Pain as a topic of intellectual enquiry in intercultural communication finds a number of points of engagement with the chapter in the present volume. The whole question of English as a lingua franca is central here, both as a code for communication, and as value systems which accompany it, since people using English forms may not be making English messages in the L1 semantic, pragmatic and cultural sense (Sussex 2012).

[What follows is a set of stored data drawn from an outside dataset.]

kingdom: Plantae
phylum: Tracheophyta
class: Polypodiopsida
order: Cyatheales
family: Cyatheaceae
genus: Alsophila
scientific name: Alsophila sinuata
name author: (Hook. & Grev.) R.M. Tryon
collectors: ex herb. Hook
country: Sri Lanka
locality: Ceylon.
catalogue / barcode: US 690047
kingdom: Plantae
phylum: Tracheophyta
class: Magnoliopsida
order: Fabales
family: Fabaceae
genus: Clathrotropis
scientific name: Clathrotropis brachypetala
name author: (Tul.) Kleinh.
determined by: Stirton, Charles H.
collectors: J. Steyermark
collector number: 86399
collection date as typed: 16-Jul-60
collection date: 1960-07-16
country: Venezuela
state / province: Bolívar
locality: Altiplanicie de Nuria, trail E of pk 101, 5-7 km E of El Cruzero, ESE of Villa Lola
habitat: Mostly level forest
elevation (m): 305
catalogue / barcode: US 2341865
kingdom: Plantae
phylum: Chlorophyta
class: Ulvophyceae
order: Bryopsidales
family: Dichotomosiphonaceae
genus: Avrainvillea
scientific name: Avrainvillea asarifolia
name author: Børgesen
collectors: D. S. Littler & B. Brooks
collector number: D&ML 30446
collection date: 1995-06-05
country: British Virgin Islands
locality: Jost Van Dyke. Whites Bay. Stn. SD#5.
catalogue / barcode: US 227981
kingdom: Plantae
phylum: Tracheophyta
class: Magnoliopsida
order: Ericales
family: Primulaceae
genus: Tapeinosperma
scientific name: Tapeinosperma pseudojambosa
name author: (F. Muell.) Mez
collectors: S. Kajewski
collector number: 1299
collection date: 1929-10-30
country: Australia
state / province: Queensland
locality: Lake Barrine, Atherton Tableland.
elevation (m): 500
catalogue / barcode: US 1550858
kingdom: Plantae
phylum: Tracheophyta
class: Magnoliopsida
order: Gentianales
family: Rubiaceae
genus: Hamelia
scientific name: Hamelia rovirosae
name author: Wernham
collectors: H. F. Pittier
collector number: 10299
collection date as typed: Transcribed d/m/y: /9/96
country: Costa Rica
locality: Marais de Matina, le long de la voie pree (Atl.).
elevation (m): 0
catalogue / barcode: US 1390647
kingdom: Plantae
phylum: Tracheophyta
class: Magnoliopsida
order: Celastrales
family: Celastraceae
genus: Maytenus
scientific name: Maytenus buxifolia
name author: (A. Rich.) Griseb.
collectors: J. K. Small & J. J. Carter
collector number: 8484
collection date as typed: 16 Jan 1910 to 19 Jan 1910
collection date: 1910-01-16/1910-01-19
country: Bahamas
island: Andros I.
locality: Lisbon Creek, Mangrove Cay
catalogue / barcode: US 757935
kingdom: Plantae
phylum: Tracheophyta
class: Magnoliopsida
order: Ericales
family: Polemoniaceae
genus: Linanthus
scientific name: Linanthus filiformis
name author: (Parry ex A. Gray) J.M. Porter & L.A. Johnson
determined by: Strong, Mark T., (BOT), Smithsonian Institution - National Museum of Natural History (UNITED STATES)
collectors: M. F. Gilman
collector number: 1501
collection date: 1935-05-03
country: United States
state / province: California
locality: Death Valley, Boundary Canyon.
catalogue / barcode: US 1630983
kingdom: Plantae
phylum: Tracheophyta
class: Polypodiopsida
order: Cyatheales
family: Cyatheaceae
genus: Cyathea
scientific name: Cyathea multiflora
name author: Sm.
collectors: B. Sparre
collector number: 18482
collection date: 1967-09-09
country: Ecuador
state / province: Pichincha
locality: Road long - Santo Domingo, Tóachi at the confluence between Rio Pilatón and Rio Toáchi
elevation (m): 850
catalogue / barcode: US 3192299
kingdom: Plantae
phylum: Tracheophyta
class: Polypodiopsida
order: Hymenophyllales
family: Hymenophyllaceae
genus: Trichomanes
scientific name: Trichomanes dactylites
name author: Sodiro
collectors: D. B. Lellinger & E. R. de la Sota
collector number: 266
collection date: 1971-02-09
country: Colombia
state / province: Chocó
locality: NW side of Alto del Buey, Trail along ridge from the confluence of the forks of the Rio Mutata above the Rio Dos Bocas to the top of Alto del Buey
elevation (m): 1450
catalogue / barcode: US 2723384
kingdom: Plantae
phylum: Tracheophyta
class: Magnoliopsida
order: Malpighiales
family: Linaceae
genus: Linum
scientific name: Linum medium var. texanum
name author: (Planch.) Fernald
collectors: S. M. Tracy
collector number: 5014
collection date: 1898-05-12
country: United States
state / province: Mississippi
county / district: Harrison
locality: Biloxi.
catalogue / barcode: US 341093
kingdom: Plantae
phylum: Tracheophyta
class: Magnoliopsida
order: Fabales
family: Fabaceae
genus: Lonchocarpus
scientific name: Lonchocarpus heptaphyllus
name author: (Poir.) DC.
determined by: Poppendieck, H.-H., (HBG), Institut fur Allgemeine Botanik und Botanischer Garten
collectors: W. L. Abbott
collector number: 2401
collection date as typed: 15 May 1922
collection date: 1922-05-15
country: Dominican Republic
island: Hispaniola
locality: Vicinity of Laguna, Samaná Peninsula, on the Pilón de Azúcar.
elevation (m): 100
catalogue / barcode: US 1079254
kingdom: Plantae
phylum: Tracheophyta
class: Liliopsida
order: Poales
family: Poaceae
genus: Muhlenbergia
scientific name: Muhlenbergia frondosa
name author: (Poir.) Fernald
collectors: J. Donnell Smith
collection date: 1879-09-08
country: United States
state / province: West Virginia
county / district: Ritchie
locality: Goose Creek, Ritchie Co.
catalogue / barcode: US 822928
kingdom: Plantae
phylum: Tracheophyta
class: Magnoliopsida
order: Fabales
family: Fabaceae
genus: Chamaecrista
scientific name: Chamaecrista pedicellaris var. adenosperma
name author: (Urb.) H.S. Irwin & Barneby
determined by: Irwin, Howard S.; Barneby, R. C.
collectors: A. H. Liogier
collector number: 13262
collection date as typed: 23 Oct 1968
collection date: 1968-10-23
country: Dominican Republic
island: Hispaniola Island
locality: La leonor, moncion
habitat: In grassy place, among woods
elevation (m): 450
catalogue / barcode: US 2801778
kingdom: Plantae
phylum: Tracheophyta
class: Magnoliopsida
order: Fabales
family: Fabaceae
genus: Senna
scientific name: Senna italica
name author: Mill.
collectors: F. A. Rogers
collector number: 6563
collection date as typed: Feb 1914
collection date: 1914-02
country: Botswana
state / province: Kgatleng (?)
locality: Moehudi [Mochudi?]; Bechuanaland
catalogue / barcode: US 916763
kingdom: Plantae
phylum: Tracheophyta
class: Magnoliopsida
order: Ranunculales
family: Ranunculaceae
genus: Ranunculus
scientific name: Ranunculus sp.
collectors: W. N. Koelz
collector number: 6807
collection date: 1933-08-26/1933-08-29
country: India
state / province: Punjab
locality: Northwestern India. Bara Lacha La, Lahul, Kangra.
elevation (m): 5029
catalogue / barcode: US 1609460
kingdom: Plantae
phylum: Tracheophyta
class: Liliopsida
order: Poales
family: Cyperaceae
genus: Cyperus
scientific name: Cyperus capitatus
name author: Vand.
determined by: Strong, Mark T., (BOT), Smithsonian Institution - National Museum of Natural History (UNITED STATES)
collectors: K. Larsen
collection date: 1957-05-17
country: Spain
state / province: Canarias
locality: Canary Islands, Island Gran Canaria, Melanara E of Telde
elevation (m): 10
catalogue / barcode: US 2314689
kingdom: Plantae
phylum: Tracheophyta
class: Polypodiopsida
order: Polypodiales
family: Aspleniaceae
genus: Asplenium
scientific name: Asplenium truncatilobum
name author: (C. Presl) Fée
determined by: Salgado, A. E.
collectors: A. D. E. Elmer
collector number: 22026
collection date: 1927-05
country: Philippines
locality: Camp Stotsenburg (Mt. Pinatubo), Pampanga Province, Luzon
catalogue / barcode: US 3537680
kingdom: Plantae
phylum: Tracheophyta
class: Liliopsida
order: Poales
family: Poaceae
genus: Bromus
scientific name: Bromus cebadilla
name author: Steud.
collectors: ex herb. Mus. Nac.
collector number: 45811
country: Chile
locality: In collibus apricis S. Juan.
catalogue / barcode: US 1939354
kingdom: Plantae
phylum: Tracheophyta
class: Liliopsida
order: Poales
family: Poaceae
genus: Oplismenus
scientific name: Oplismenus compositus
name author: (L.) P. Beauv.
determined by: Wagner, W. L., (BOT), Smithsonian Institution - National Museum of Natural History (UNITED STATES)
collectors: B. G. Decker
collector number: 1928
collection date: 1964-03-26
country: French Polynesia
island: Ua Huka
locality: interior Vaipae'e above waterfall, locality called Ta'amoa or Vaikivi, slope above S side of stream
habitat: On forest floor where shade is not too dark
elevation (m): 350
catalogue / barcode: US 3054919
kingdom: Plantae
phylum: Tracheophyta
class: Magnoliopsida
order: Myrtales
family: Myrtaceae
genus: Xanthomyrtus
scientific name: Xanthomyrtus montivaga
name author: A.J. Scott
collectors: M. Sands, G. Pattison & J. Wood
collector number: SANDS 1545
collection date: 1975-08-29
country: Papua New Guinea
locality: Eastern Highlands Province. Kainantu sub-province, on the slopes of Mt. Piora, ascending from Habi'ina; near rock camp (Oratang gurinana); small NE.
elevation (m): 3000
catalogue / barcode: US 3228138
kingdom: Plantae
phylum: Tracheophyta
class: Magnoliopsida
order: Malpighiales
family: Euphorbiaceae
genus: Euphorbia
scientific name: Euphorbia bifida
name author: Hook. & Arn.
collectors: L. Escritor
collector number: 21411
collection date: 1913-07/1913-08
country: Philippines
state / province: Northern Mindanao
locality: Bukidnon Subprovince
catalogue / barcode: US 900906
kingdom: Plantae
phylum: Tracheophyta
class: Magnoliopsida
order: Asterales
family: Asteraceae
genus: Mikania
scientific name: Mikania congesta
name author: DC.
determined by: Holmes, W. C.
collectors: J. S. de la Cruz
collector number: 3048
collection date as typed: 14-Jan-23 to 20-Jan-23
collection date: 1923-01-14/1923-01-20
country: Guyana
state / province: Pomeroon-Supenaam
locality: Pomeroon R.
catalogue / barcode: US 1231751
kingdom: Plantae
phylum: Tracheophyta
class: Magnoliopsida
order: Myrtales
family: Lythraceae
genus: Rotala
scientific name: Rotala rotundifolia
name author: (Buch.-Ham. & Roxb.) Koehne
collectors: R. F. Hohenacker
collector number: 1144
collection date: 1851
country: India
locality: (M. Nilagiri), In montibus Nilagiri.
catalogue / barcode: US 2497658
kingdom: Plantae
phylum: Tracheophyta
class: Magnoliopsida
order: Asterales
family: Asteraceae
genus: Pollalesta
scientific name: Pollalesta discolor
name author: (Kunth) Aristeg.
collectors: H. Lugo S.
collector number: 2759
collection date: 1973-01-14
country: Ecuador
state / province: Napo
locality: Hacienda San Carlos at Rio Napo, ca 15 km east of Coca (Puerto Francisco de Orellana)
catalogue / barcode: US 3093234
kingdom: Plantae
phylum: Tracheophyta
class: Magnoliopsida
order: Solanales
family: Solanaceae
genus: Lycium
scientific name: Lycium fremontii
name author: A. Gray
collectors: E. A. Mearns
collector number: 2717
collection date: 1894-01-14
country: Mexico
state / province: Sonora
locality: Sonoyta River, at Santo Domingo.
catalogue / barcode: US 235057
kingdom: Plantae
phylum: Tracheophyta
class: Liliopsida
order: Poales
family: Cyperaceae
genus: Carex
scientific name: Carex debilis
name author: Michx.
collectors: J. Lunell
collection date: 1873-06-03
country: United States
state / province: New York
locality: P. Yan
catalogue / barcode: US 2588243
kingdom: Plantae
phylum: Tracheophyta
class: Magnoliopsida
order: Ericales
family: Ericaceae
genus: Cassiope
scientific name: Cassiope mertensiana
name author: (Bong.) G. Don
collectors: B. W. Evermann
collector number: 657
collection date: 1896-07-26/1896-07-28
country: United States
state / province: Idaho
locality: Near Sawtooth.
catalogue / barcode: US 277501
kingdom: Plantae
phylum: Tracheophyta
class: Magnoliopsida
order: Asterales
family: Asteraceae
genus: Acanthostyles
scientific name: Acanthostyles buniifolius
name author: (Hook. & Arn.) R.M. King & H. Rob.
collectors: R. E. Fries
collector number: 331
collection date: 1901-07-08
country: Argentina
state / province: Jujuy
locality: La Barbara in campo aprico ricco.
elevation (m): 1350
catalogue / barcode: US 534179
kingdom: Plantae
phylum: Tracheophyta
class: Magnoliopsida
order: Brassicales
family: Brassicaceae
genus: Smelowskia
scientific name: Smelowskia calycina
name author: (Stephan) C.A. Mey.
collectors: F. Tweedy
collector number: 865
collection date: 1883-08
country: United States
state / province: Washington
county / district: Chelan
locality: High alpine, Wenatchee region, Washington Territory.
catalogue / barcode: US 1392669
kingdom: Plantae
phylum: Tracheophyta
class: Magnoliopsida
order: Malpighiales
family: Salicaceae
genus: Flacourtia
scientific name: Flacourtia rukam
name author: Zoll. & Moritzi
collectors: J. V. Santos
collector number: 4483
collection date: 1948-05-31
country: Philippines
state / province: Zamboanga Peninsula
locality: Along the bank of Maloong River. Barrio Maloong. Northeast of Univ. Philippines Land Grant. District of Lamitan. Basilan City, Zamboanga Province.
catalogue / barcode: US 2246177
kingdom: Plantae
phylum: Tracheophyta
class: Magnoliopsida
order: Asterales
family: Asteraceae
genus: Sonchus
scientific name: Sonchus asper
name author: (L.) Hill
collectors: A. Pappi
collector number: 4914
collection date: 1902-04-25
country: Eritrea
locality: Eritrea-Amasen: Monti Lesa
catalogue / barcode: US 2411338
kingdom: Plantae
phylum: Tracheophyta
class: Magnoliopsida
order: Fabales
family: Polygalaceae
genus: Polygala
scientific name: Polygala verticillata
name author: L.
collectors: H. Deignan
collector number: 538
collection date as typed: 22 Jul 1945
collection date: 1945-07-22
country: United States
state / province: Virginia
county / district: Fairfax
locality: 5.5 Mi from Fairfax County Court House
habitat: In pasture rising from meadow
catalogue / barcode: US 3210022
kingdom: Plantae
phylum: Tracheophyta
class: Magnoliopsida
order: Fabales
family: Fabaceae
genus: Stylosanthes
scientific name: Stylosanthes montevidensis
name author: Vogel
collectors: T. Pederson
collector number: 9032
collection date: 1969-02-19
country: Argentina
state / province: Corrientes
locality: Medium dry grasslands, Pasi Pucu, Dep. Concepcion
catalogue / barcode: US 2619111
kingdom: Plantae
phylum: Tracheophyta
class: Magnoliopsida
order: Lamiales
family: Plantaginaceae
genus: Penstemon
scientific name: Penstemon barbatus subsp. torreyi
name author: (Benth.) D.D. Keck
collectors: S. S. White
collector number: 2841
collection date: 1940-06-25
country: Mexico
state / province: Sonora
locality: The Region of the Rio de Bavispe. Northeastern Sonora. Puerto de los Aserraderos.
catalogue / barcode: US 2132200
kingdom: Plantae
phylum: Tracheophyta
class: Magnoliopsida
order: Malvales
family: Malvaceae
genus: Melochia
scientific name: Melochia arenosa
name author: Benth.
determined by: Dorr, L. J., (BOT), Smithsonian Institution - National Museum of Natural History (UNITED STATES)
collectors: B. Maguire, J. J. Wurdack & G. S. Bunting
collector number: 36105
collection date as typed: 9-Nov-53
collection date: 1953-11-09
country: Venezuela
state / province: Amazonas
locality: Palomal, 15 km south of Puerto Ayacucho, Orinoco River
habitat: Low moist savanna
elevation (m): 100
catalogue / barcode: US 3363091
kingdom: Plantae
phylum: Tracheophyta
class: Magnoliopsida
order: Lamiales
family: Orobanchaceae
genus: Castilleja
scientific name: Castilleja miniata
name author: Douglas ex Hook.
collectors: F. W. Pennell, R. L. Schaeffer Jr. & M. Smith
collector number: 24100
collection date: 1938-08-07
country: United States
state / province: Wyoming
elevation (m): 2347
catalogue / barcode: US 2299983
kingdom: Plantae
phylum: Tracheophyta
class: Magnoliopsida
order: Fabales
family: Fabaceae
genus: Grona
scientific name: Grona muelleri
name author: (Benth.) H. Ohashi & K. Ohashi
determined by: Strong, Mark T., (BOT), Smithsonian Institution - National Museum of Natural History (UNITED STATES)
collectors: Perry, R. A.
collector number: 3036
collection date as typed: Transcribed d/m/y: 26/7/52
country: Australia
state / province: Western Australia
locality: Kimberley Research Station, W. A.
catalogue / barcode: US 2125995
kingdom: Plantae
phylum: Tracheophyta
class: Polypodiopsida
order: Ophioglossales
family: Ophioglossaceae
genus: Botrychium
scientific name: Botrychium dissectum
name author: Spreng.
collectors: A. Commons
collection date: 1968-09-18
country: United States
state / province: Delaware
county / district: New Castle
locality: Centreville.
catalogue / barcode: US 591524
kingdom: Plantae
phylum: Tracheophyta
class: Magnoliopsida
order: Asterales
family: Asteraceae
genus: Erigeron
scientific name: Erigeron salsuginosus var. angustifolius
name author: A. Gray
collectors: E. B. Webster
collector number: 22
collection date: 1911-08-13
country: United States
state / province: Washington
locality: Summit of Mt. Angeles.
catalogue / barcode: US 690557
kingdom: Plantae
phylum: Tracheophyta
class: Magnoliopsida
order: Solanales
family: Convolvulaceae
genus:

The issue of the language construction of how people in pain formulate their pain reports, and their interpretation, relate closely to the notion of culture and artefact (Curtis 2018). In a fundamental sense pain IS its constructed report: that is the only way we can get at it, in the absence of independent objective means and representations. But the artefact of the pain report depends in turn on the underlying value systems, both as intended by the speaker, and understood by the hearer. The two may not mesh, and grasping and externalizing pain descriptions may turn out to be a complex matter of negotiation, misunderstanding, repair and renegotiation. Here the Confucian values addressed by Pham (2018) are of central importance. Respect for power figures, including professional power figures, can shape and limit the patient’s readiness to speak fully and frankly about their pain. So too are issues of gender, of respect, and of interpersonal roles, whether in the workplace (Pham 2018; and see Nguyen 2014) or in the medical consultation. And, in ways which have not yet been adequately addressed, contexts of pain communication involves issues of intra-and inter-cultural communication (Kecskes 2018). It is relatively straightforward to classify as “intercultural” the communication between a health practitioner and a patient where one of them is speaking a second or foreign language. But when the health practitioner and the patient are speaking the same first language, it is still possible to conceptualize the conversation in terms of inter-cultural communication, as between a professional and a non-professional discourse and system of values. Here the gradient which Kecskes proposes between intra-and inter-cultural communication offers opportunities for new analysis.